PMGSY at 25: How Rural Roads Changed India — and Why the Next Phase Is About Maintenance, Not Mileage
Twenty-five years after its launch, the Pradhan Mantri Gram Sadak Yojana (PMGSY) stands as one of independent India’s most transformative — and costliest — rural infrastructure programmes. Conceived at a time when nearly half of India’s villages lacked all-weather road access, PMGSY fundamentally altered how rural India connects with markets, services and opportunities. As the scheme enters its second quarter-century, the central challenge is no longer building roads, but sustaining the gains they unlocked.
Why PMGSY was launched — and what problem it set out to solve
Launched in December 2000 by the government led by Prime Minister Atal Bihari Vajpayee, Pradhan Mantri Gram Sadak Yojana was a direct response to rural isolation. At the turn of the millennium, close to 500,000 villages existed across India, and nearly half had no proper road connectivity.
With over 70% of Indians living in rural areas at the time, this meant hundreds of millions were effectively cut off from schools, hospitals, markets and employment.
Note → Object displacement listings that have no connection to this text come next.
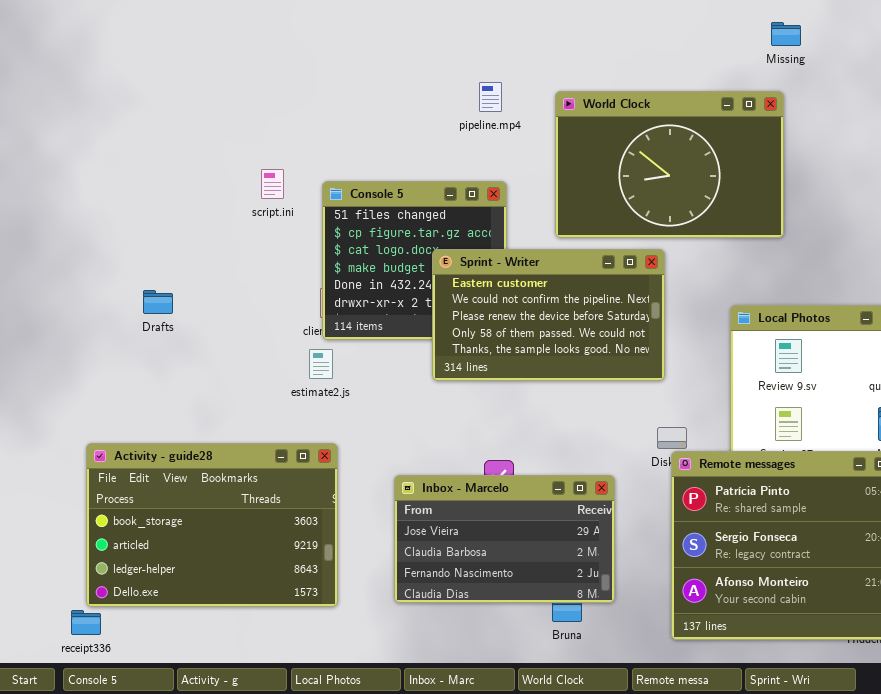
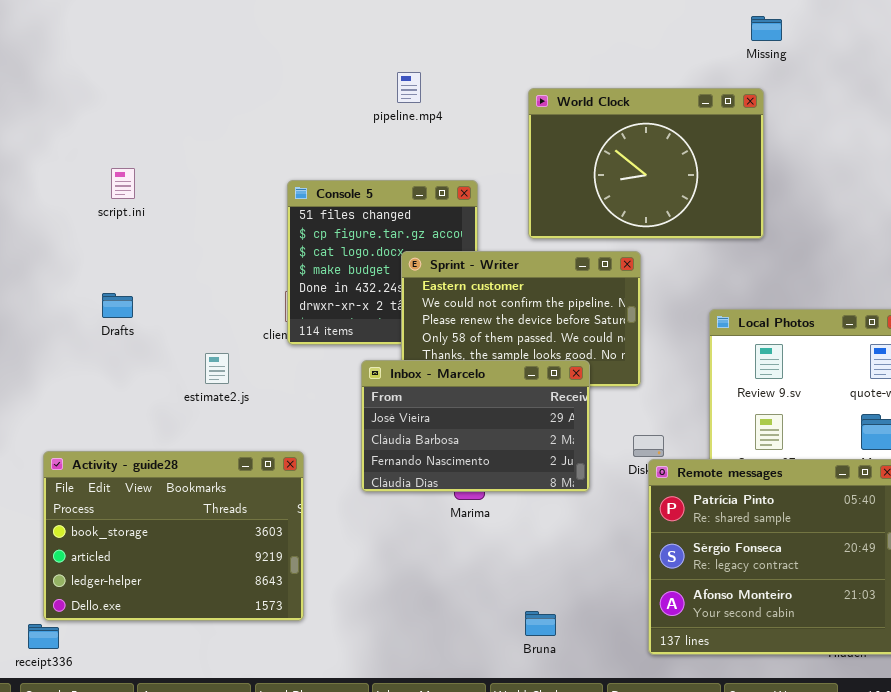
pipeline.mp4: [479,82,502,112] -> [397,72,421,103], moved
script.ini: [261,169,284,199] -> [111,168,135,199], moved
estimate2.js: [309,349,333,379] -> [205,353,229,384], moved
Inbox - Marcelo: [394,475,615,603] -> [361,360,590,492], moved

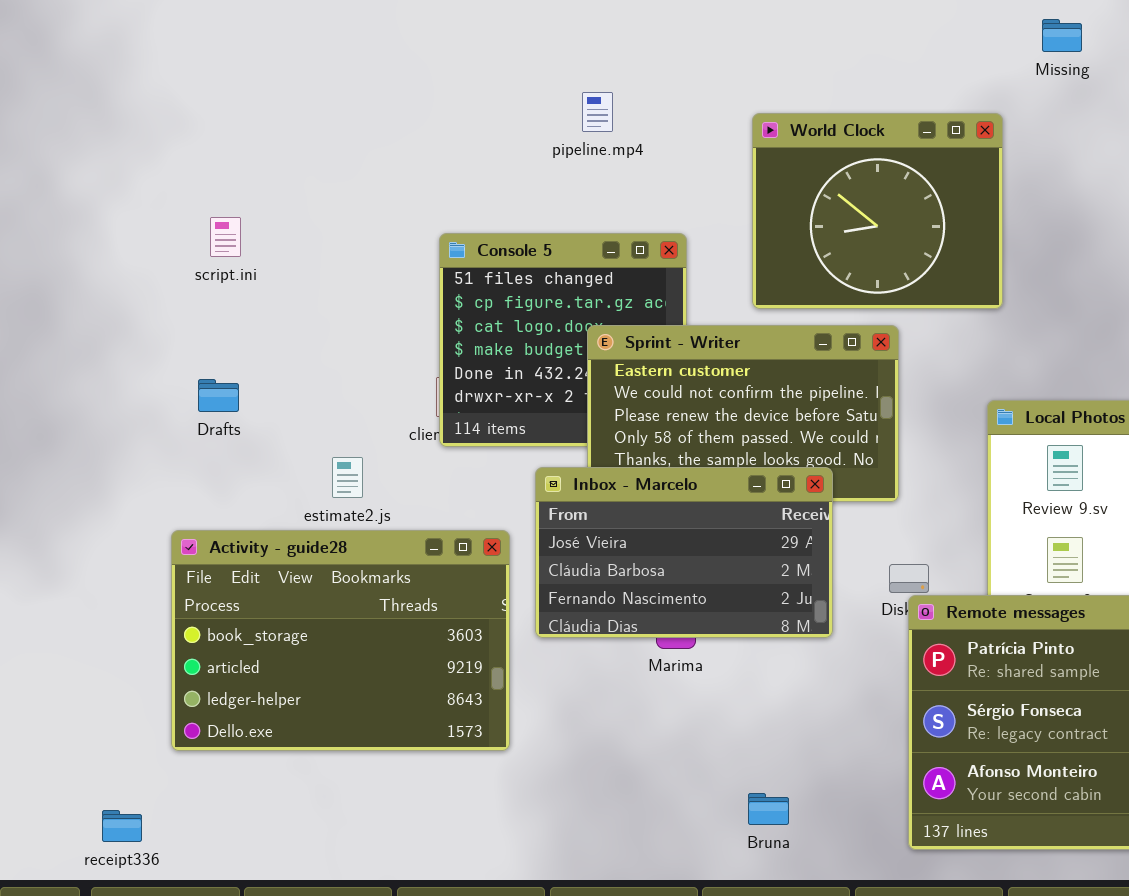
World Clock: [528,88,764,239] -> [752,113,1003,309], resized
Activity - guide28: [43,451,304,621] -> [171,530,510,751], moved

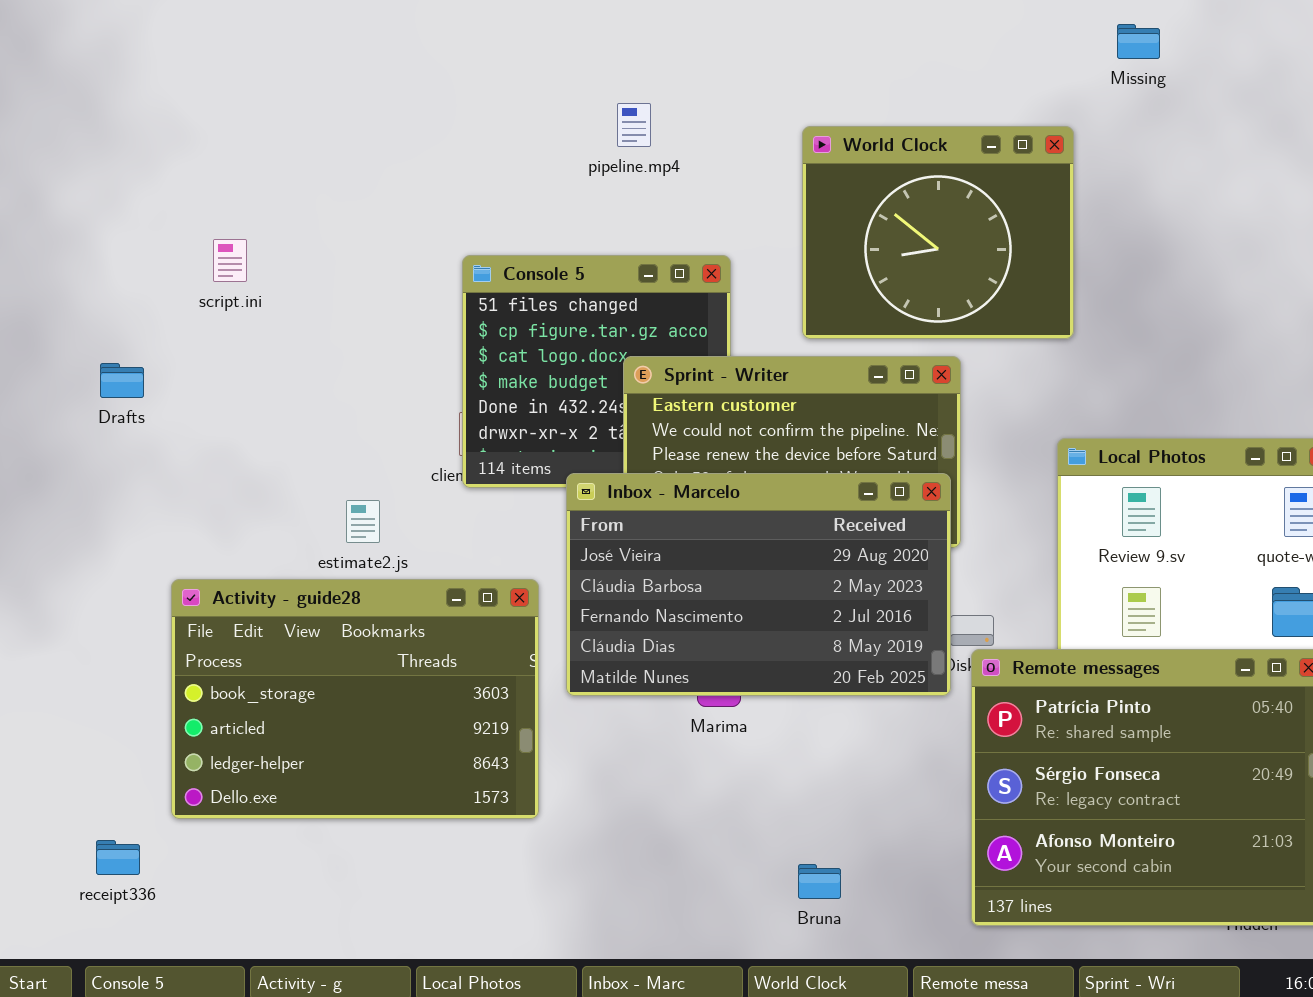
Drafts: [198,379,239,412] -> [100,363,144,398], moved
Inbox - Marcelo: [535,467,833,638] -> [566,473,951,696], resized
receipt336: [102,810,142,842] -> [96,840,140,875], moved

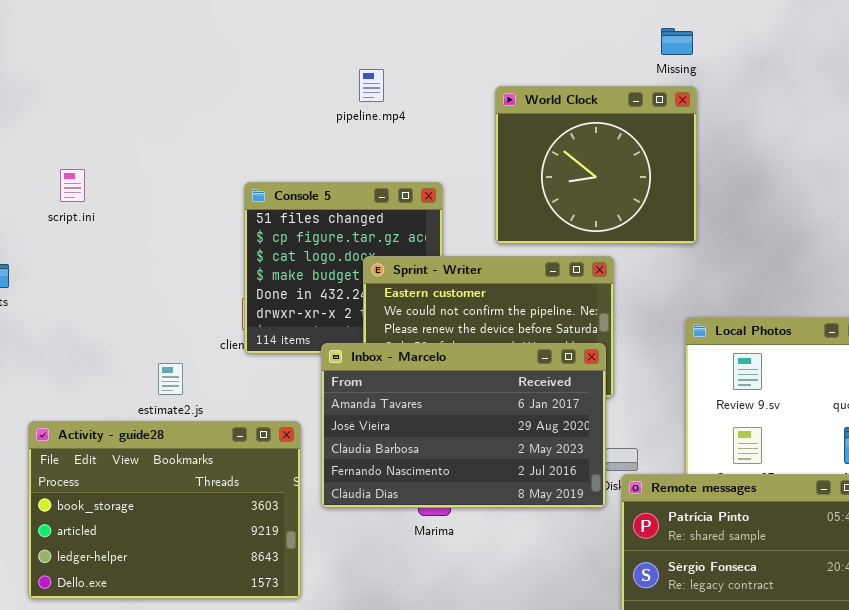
Missing: [1117,24,1160,59] -> [661,28,693,55], moved
Inbox - Marcelo: [566,473,951,696] -> [321,343,606,508], scrolled up 1 row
Poor connectivity was not merely an inconvenience; it was a structural barrier that trapped villages in low productivity, low mobility and limited social outcomes. PMGSY sought to address this deficit by providing all-weather road access as a basic public good.
How the programme was designed and rolled out
PMGSY adopted a phased rollout. In its initial phase, priority was given to villages with populations above 1,000, later extended to those above 500. In hilly, tribal and desert regions, even smaller habitations were included from the outset, recognising the unique geographical disadvantages they faced.
The programme has since evolved through multiple phases. Phase III, currently underway, focuses on last-mile connectivity and on upgrading or repairing roads built earlier. As of December 2024, 95% of sanctioned works under Phase I and 97% under Phase II had been completed. Around 25,000 villages remain under active coverage, as the programme works to finish remaining links and strengthen existing networks.
The scale of investment — and why it mattered
With cumulative expenditure touching ₹3.96 lakh crore, PMGSY ranks among the most expensive centrally sponsored schemes in India’s history. Yet the scale of spending reflects the scale of the problem it addressed.
Road connectivity has reshaped rural economies in deep and measurable ways. A substantial body of research shows that PMGSY has expanded non-farm employment, improved market access for farmers, encouraged adoption of modern agricultural inputs, strengthened informal firms and MSMEs, and reduced price gaps between villages and towns. Better roads have also enabled more diverse and nutritious diets by improving access to food markets.
Beyond economics: social and gender impacts
The effects of PMGSY go beyond income and productivity. Improved road access has significantly enhanced access to healthcare, especially for women, by reducing travel time to medical facilities. Educational outcomes have also improved.
Evidence suggests that road connectivity has raised school enrolment among girls, increased women’s mobility, and contributed to gradual but meaningful shifts in gender norms. These are slow-moving changes, but they point to how physical infrastructure can catalyse social transformation in deeply rooted ways.
The persistent problems beneath the success
Despite its achievements, PMGSY has long struggled with implementation weaknesses. Delays in construction, poor quality control and weak oversight have been recurring concerns. Multiple studies have found that some roads officially marked as “completed” either do not exist on the ground or are in a severely degraded condition.
Rapid deterioration is common in many regions, driven by poor materials, inadequate drainage and the absence of systematic maintenance. Political interference in tendering has also been flagged, with allegations that contracts are often awarded to firms with political connections, undermining competition and construction quality.
Why maintenance is now the central challenge
The most pressing issue facing PMGSY today is upkeep. Roads are not one-time achievements; without regular maintenance, they become unusable within a few years. A build-and-forget approach risks eroding the very gains the programme created.
Going forward, three priorities stand out. First, maintenance must be institutionalised through dedicated funding, routine inspections and clearly assigned responsibility. Second, accountability needs strengthening at every stage — from tendering to execution — using tools such as geotagged photographs, GPS-based monitoring and community reporting systems to ensure roads exist and function in reality, not just on paper. Third, evaluation metrics must change. Success should be judged not by kilometres built or money spent, but by usability and durability: do roads remain motorable during the monsoon, can children reach schools year-round, and can farmers reliably transport produce?
From expansion to consolidation
Over the past 25 years, PMGSY has helped weave India’s villages into the national fabric, offering millions a pathway to economic and social mobility. The next phase will determine whether these gains endure.
If the coming decades are to match — or surpass — the achievements of the last 25 years, the programme must shift focus from expansion to consolidation, from building new roads to sustaining old ones. The road ahead is clear. Whether India travels it well will depend on how seriously it treats maintenance, accountability and long-term impact.